Your assignment =
All lines of the material that contain "ankle" must be copied out.

Dataset =
┏━━

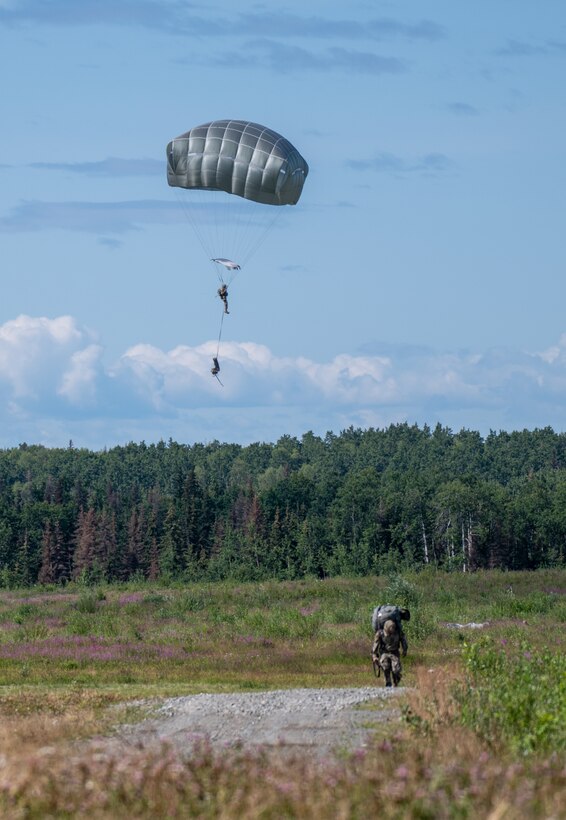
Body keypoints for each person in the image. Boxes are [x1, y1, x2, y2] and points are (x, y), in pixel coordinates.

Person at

┗━━
┏━━

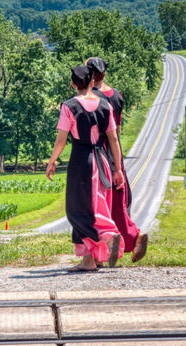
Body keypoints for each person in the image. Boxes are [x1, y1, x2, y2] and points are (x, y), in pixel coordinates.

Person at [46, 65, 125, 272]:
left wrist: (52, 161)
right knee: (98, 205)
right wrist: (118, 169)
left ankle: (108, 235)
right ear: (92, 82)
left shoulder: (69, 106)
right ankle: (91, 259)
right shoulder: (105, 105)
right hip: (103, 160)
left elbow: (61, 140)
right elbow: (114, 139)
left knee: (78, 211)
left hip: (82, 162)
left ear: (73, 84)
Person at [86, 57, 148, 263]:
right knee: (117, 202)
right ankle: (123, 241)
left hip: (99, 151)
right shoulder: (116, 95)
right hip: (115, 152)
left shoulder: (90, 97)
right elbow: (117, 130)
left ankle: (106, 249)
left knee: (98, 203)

┗━━

Answer =
left ankle: (108, 235)
right ankle: (91, 259)
right ankle: (123, 241)
left ankle: (106, 249)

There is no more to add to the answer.